A DESERTED PLACE

Grace Church

“Father Jack”, as he is affectionately known, has served the parishioners of Grace Episcopal Church as their rector since 2004.

God worked hard for six days creating the heavens and the earth and on the seventh day God rested, the Sabbath, the time to rest.

 

And on the eighth day God got up and got involved in the world.

 

Not every day is like every other.

Not every place should be treated like every other place.

 

There is a time to rest, there are places that are set apart not to be filled up with frenetic activity and entertainment.

 

This is part of the warp and woof of creation and humanity.

 

Times and places set apart, times and places that are deserted and empty. We rest, we empty out the calendar of busy things, we stay in the Sabbath place deserted of ambition, anxiety and productivity.

 

When we ignore this part of existence we ultimately pay a high price.

 

Jesus took his disciples to a deserted place.

 

It didn’t last long, they were at work again soon serving, feeding and healing.

 

But this is an important pattern to notice and to follow.

 

Christians have always set apart time for this, time for daily contemplation and devotion, time for the weekly Sabbath rest, a whole day, periods of retreat away from work and entertainment to be still and silent.

 

Those are the traditional ways that Christians have observed the setting apart of time as holy.

 

The result of this setting time apart is always the same, it is much more than just being rested and relaxed, it results in vocation, calling to serve, to be involved in the world, feeding and healing.

 

Contemplation and action, action and contemplation they both lead to the other.

 

It is in times of devotion, contemplation and silence that we see the pain in the world and are drawn to meet God there.

 

It is in being involved in the world, in connecting with the pain in the world, that we are driven to be in deserted places, to silence and rest and contemplation of the holy mysteries of God.

 

When we do not take part in this holy dynamo of contemplation and action we no longer see the world as it really is, we no longer truly live, we lose perspective, our time, our attention is consumed in the trivial and the shallow and the destructive. Illusions distort how we see and live.

 

Setting time apart and serving the pain in the world, we can not afford to ignore this, this is where we meet God. Be suspicious of any piety or devotion that only leads to comfort and complacency, true piety and devotion disrupts the patterns of our lives, it rearranges how we see time itself, and it always drives us into the pain in the world and out of our own self occupations.

 

The Gospel lesson today is not some sweet lesson to put up on the shelf and forget about.
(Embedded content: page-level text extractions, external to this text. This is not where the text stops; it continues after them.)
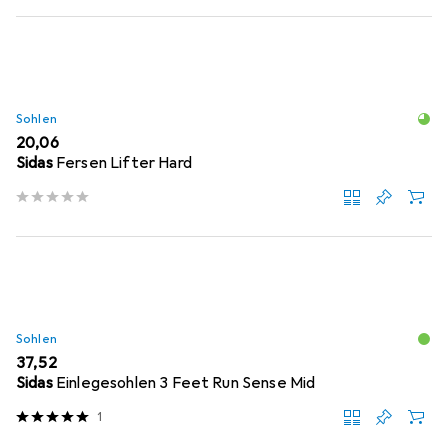
Sohlen
EUR
20,06
Sidas
Fersen Lifter Hard
Sohlen
EUR
37,52
Sidas
Einlegesohlen 3 Feet Run Sense Mid
1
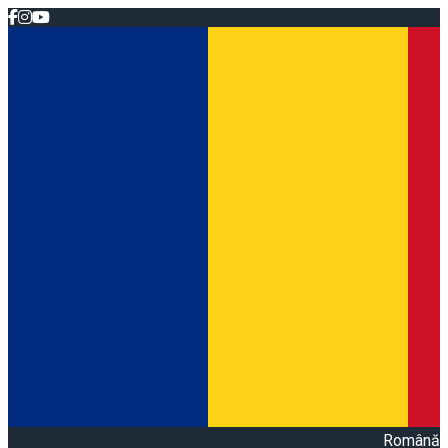
Română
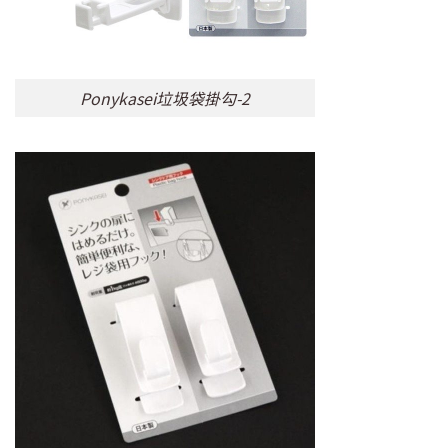
Ponykasei垃圾袋掛勾-2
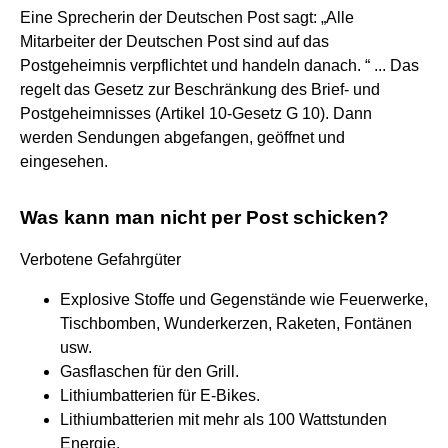
Eine Sprecherin der Deutschen Post sagt: „Alle
Mitarbeiter der Deutschen Post sind auf das
Postgeheimnis verpflichtet und handeln danach. “ ... Das
regelt das Gesetz zur Beschränkung des Brief- und
Postgeheimnisses (Artikel 10-Gesetz G 10). Dann
werden Sendungen abgefangen, geöffnet und
eingesehen.
Was kann man nicht per Post schicken?
Verbotene Gefahrgüter
Explosive Stoffe und Gegenstände wie Feuerwerke,
Tischbomben, Wunderkerzen, Raketen, Fontänen
usw.
Gasflaschen für den Grill.
Lithiumbatterien für E-Bikes.
Lithiumbatterien mit mehr als 100 Wattstunden
Energie.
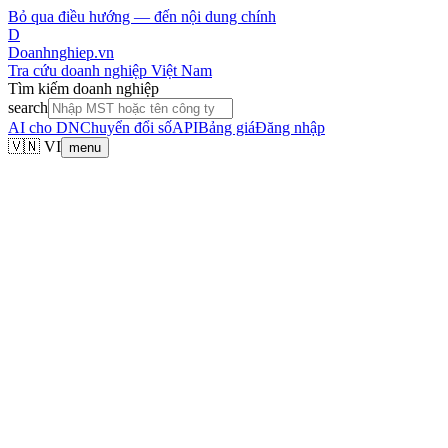
Bỏ qua điều hướng — đến nội dung chính
D
Doanhnghiep.vn
Tra cứu doanh nghiệp Việt Nam
Tìm kiếm doanh nghiệp
search
AI cho DN
Chuyển đổi số
API
Bảng giá
Đăng nhập
🇻🇳 VI
menu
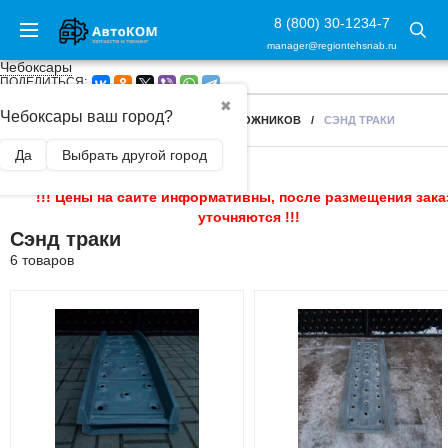
8 (800) 30-1234-7
manager@regiontehsnab.ru
Чебоксары
ПОДЕЛИТЬСЯ:
✖
Чебоксары ваш город?
ГЛАВНАЯ
/
АКСЕССУАРЫ ДЛЯ ВНЕДОРОЖНИКОВ
/
СЭНД ТРАКИ
Да
Выбрать другой город
!!! Цены на сайте информативны, после размещения зака
уточняются !!!
Сэнд траки
6 товаров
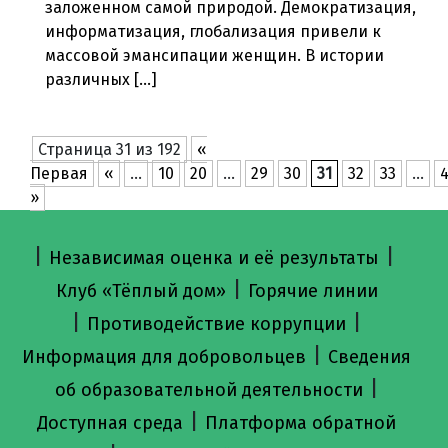
заложенном самой природой. Демократизация,
информатизация, глобализация привели к
массовой эмансипации женщин. В истории
различных […]
Страница 31 из 192
«
Первая
«
...
10
20
...
29
30
31
32
33
...
»
|
|
Независимая оценка и её результаты
|
Клуб «Тёплый дом»
Горячие линии
|
|
Противодействие коррупции
|
Информация для добровольцев
Сведения
|
об образовательной деятельности
|
Доступная среда
Платформа обратной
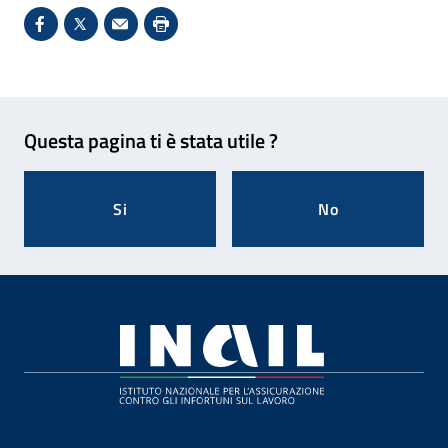
Condividi su Facebook - Sito esterno - Apertura in 
X - Sito esterno - Apertura in nuova finestra
Invio Mail: apre il programma di posta el
Stampa pagina: scelta meno ecologic
Feedback
Questa pagina ti è stata utile ?
Si
No
Footer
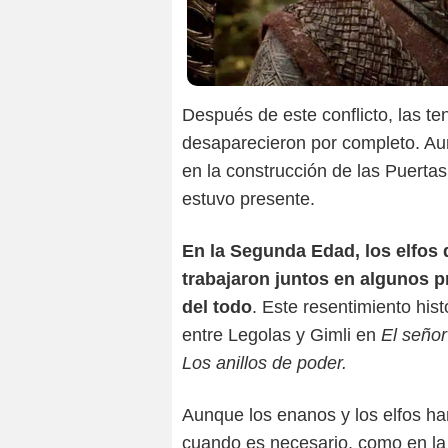
Después de este conflicto, las t
desaparecieron por completo. Au
en la construcción de las Puertas
estuvo presente.
En la Segunda Edad, los elfos
trabajaron juntos en algunos p
del todo
. Este resentimiento hist
entre Legolas y Gimli en
El señor
Los anillos de poder.
Aunque los enanos y los elfos h
cuando es necesario, como en la 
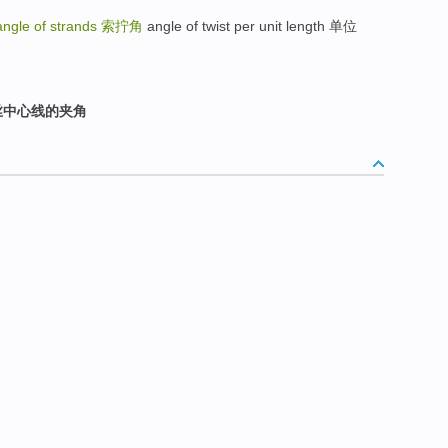
 angle of strands
索拧角
angle of twist per unit length 单位
丝中心线的夹角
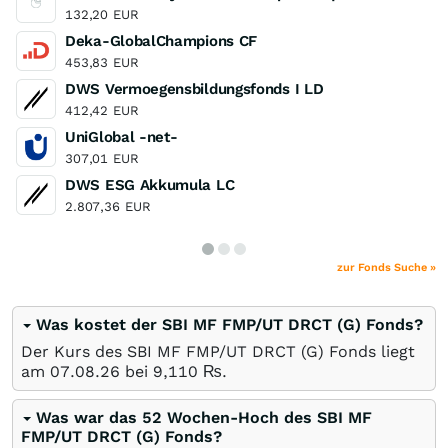
132,20
EUR
Deka-GlobalChampions CF
453,83
EUR
DWS Vermoegensbildungsfonds I LD
412,42
EUR
UniGlobal -net-
307,01
EUR
DWS ESG Akkumula LC
2.807,36
EUR
zur Fonds Suche »
Was kostet der SBI MF FMP/UT DRCT (G) Fonds?
Der Kurs des SBI MF FMP/UT DRCT (G) Fonds liegt
am
07.08.26
bei 9,110
₨
.
Was war das 52 Wochen-Hoch des SBI MF
FMP/UT DRCT (G) Fonds?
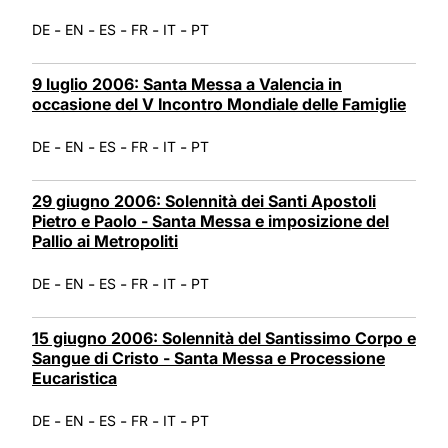
-
-
-
-
-
DE
EN
ES
FR
IT
PT
9 luglio 2006: Santa Messa a Valencia in
occasione del V Incontro Mondiale delle Famiglie
-
-
-
-
-
DE
EN
ES
FR
IT
PT
29 giugno 2006: Solennità dei Santi Apostoli
Pietro e Paolo - Santa Messa e imposizione del
Pallio ai Metropoliti
-
-
-
-
-
DE
EN
ES
FR
IT
PT
15 giugno 2006: Solennità del Santissimo Corpo e
Sangue di Cristo - Santa Messa e Processione
Eucaristica
-
-
-
-
-
DE
EN
ES
FR
IT
PT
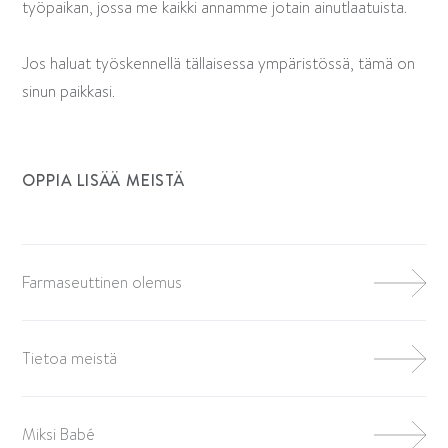
työpaikan, jossa me kaikki annamme jotain ainutlaatuista.
Jos haluat työskennellä tällaisessa ympäristössä, tämä on
sinun paikkasi.
OPPIA LISÄÄ MEISTÄ
Farmaseuttinen olemus
Tietoa meistä
Miksi Babé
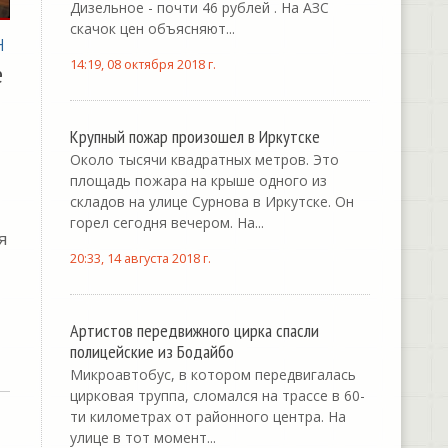
Дизельное - почти 46 рублей . На АЗС
скачок цен объясняют...
Н
14:19, 08 октября 2018 г.
е
Крупный пожар произошел в Иркутске
Около тысячи квадратных метров. Это
площадь пожара на крыше одного из
складов на улице Сурнова в Иркутске. Он
горел сегодня вечером. На...
я
20:33, 14 августа 2018 г.
Артистов передвижного цирка спасли
полицейские из Бодайбо
Микроавтобус, в котором передвигалась
цирковая труппа, сломался на трассе в 60-
ти километрах от районного центра. На
улице в тот момент...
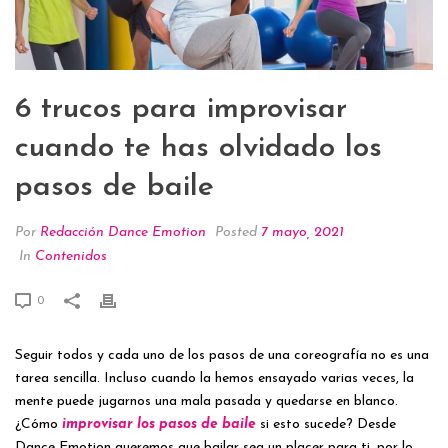
6 trucos para improvisar
cuando te has olvidado los
pasos de baile
Por
Redacción Dance Emotion
Posted
7 mayo, 2021
In
Contenidos
0
Seguir todos y cada uno de los pasos de una coreografía no es una
tarea sencilla. Incluso cuando la hemos ensayado varias veces, la
mente puede jugarnos una mala pasada y quedarse en blanco.
¿Cómo
improvisar los pasos de baile
si esto sucede? Desde
Dance Emotion queremos que bailar sea un placer para ti, por lo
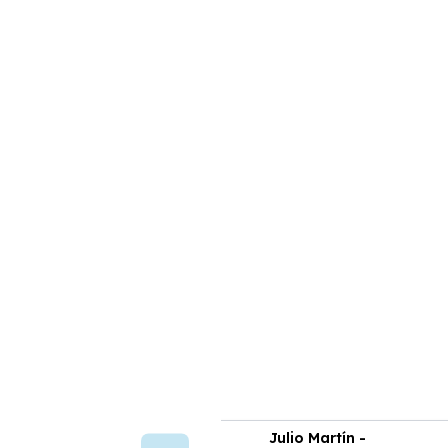
ura Vega -
Julio Martín -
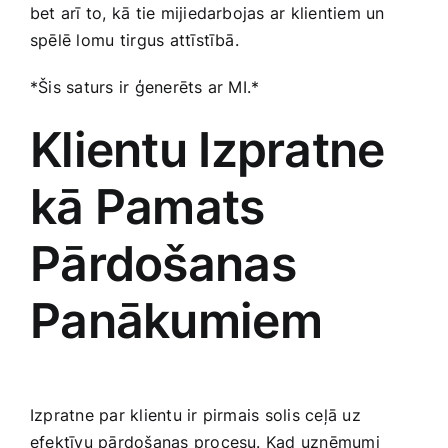
bet arī to, kā tie mijiedarbojas ar klientiem un
spēlē ‌lomu ⁣tirgus attīstībā.
*Šis saturs ir ģenerēts ar ‌MI.*
Klientu Izpratne
kā Pamats
Pārdošanas
Panākumiem
Izpratne par klientu ir pirmais solis ceļā uz
efektīvu pārdošanas procesu. Kad uzņēmumi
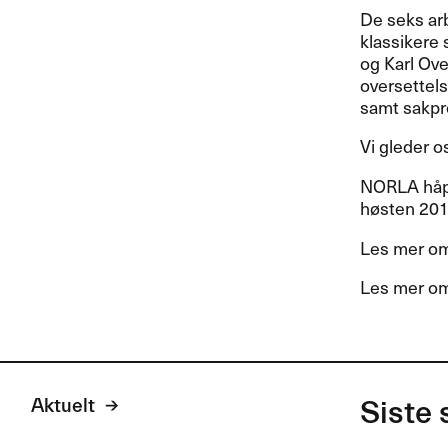
De seks arb
klassikere 
og Karl Ove
oversettels
samt sakpro
Vi gleder o
NORLA
håpe
høsten 2015
Les mer om
Les mer o
Aktuelt
Siste 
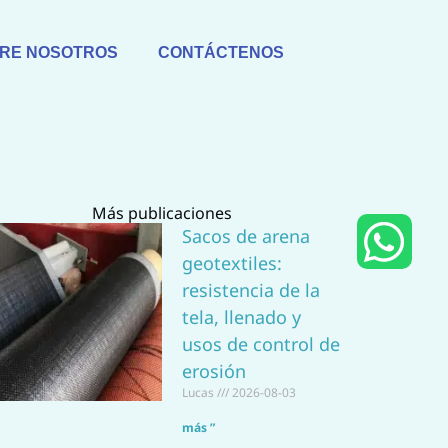
RE NOSOTROS
CONTÁCTENOS
Más publicaciones
W
Sacos de arena
geotextiles:
h
resistencia de la
a
tela, llenado y
usos de control de
t
erosión
Lucas
2026-08-03
s
más ”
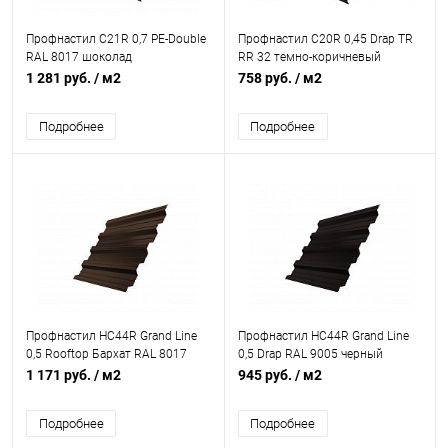
Профнастил С21R 0,7 PE-Double
Профнастил С20R 0,45 Drap TR
RAL 8017 шоколад
RR 32 темно-коричневый
1 281 руб.
/ м2
758 руб.
/ м2
Подробнее
Подробнее
Профнастил НС44R Grand Line
Профнастил НС44R Grand Line
0,5 Rooftop Бархат RAL 8017
0,5 Drap RAL 9005 черный
шоколад
1 171 руб.
/ м2
945 руб.
/ м2
Подробнее
Подробнее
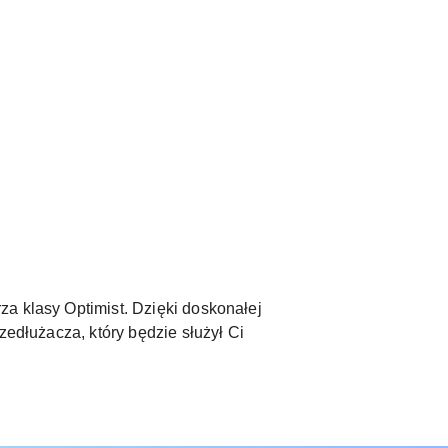
a klasy Optimist. Dzięki doskonałej
zedłużacza, który będzie służył Ci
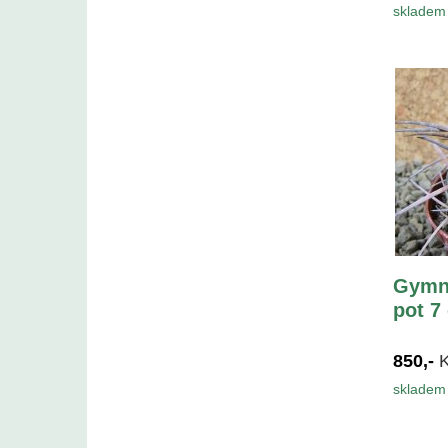
skladem 
Gymn
pot 7
850,-
skladem 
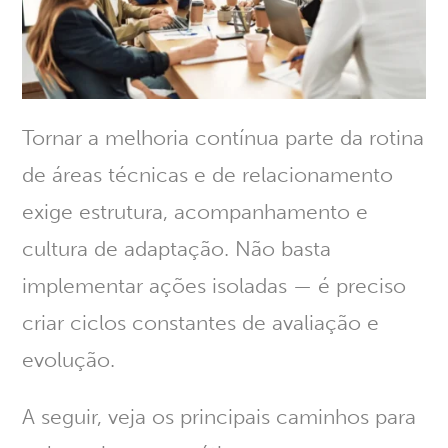
Tornar a melhoria contínua parte da rotina
de áreas técnicas e de relacionamento
exige estrutura, acompanhamento e
cultura de adaptação.
Não basta
implementar ações isoladas — é preciso
criar ciclos constantes de avaliação e
evolução.
A seguir, veja os principais caminhos para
It is the road out of hell and damnation and into salvation and eternity.

 

Meeting God rearranges things, it changes how we see and use time, and when time becomes something different, more than billable hours and consumer activity, when time becomes something that is holy, then we see the world rightly as the place where God is encountered and served and loved, and that changes all of our relationships.

 

Come away to a deserted place and rest.

When we get there we will see the gaping wound in the world and we will see God healing and feeding and serving, sanctifying the very bones of humanity and the very dust we walk upon.

 

Follow Jesus to this place and learn to be alive.